Updated: February 12, 2013 5:29PM
Rev. Fred Pesek, pastor of St. Patrick Parish in Wadsworth, said he didn’t believe his mother who called him from the south suburbs just after 7 a.m. Monday with the news of Pope Benedict XVI’s resignation.
“I’m shocked,” Pesek said. “I never expected it. But the pope has his own reasons. He thinks it’s best for the continuation of the papacy and leading our church forward.”
Will the resignation have an effect on his parish? “Not immediately,” Pesek said. “But in the big picture, yes.”
Pesek said the subject of Benedict’s resignation will be discussed in a parish meeting this week.
Joe Neumann of North Chicago, a devout Catholic, who shares a German heritage with Pope Benedict, called the resignation “a great sign” and said it ushers in an “end-of-the-world era.”
“He knows he can’t handle a lot of stuff,” Neumann said. “We’re facing a lot of tough spiritual issues: Same-sex marriage, abortion, wars, revolutions. He knows we need a younger guy in there.”

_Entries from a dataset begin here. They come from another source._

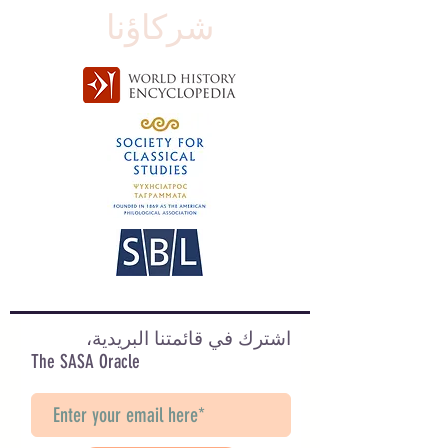
شركاؤنا
اشترك في قائمتنا البريدية،
The SASA Oracle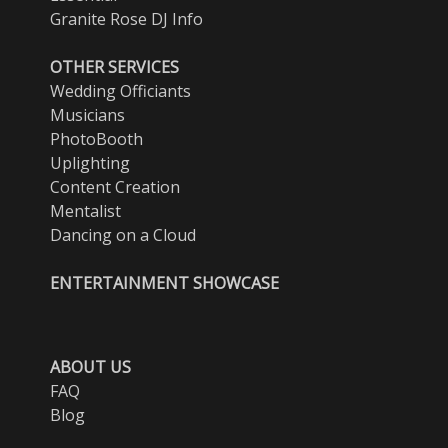
Granite Rose DJ Info
OTHER SERVICES
Wedding Officiants
Musicians
PhotoBooth
Uplighting
Content Creation
Mentalist
Dancing on a Cloud
ENTERTAINMENT SHOWCASE
ABOUT US
FAQ
Blog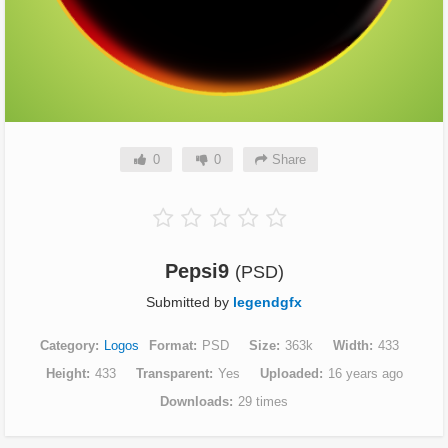
0
0
Share
Pepsi9
(PSD)
Submitted by
legendgfx
Category
Logos
Format
PSD
Size
363k
Width
433
Height
433
Transparent
Yes
Uploaded
16 years ago
Downloads
29 times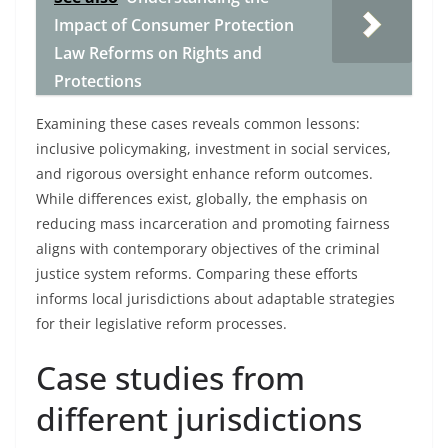
Impact of Consumer Protection
Law Reforms on Rights and
Protections
Examining these cases reveals common lessons:
inclusive policymaking, investment in social services,
and rigorous oversight enhance reform outcomes.
While differences exist, globally, the emphasis on
reducing mass incarceration and promoting fairness
aligns with contemporary objectives of the criminal
justice system reforms. Comparing these efforts
informs local jurisdictions about adaptable strategies
for their legislative reform processes.
Case studies from
different jurisdictions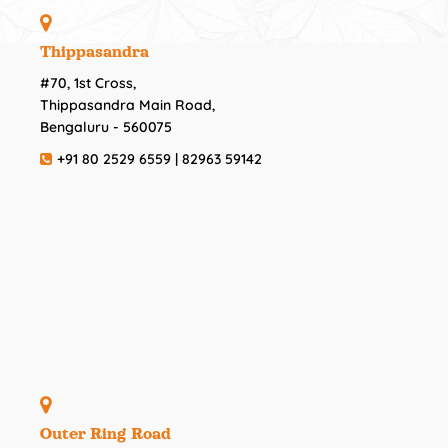
Thippasandra
#70, 1st Cross,
Thippasandra Main Road,
Bengaluru - 560075
+91 80 2529 6559 | 82963 59142
Outer Ring Road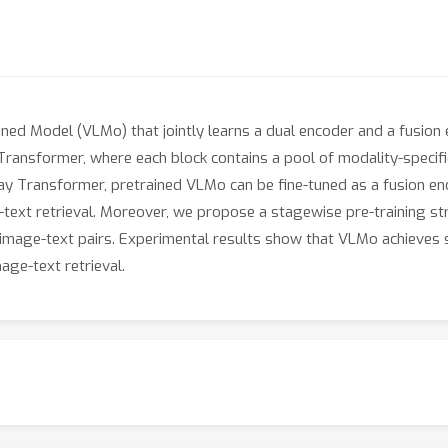
ined Model (VLMo) that jointly learns a dual encoder and a fusio
Transformer, where each block contains a pool of modality-specific
ay Transformer, pretrained VLMo can be fine-tuned as a fusion enc
-text retrieval. Moreover, we propose a stagewise pre-training st
image-text pairs. Experimental results show that VLMo achieves st
ge-text retrieval.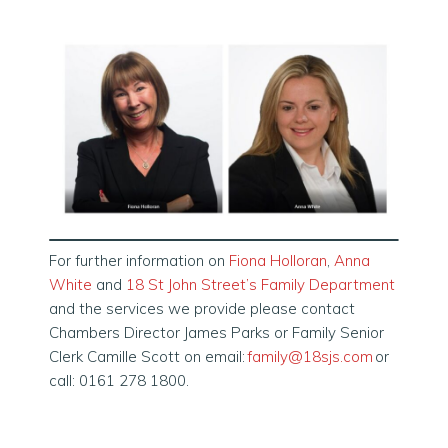
For further information on
Fiona Holloran
,
Anna
White
and
18 St John Street’s Family Department
and the services we provide please contact
Chambers Director James Parks or Family Senior
Clerk Camille Scott on email:
family@18sjs.com
or
call: 0161 278 1800.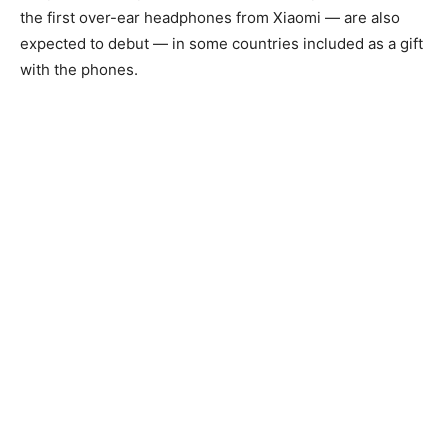
the first over-ear headphones from Xiaomi — are also
expected to debut — in some countries included as a gift
with the phones.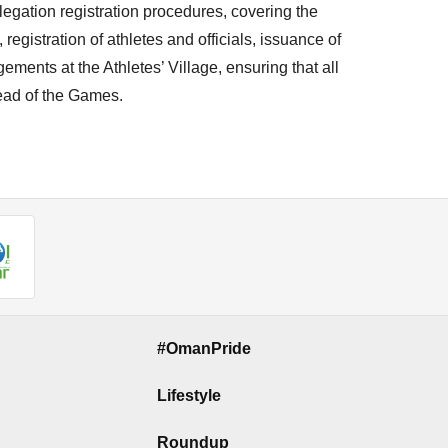
gation registration procedures, covering the
egistration of athletes and officials, issuance of
ments at the Athletes’ Village, ensuring that all
ead of the Games.
#OmanPride
Lifestyle
Roundup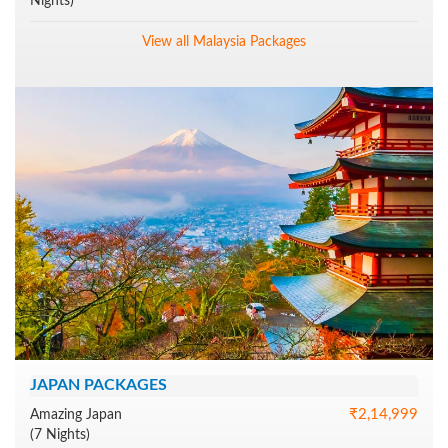
Nights)
View all Malaysia Packages
JAPAN PACKAGES
₹2,14,999
Amazing Japan
(7 Nights)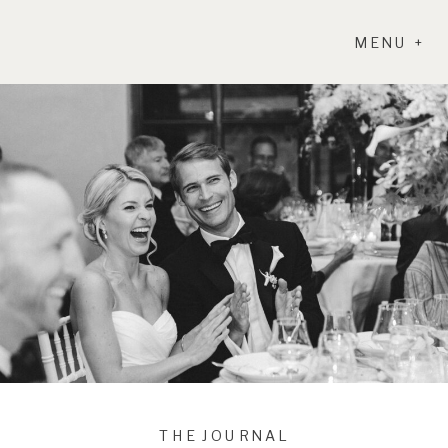
MENU +
THE JOURNAL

Neumann said he expects the new pope to be a younger man, someone “well-rounded,” with “good spiritual qualities” who knows “the troubled parts of the world.”
“I greeted it with two feelings,” said Mary Gramins, chair of the Theology Department at Woodlands Academy of the Sacred Heart, a private girl’s high school in Lake Forest. “First, I hope there’s nothing seriously wrong he’s not telling us about and second, a sense of real admiration for the courage his decision took. I’m very proud of him.”
Gramins said Benedict’s decision is “a very valid and contemporary idea” of how papal succession should move forward and “a good role model for popes of future generations.”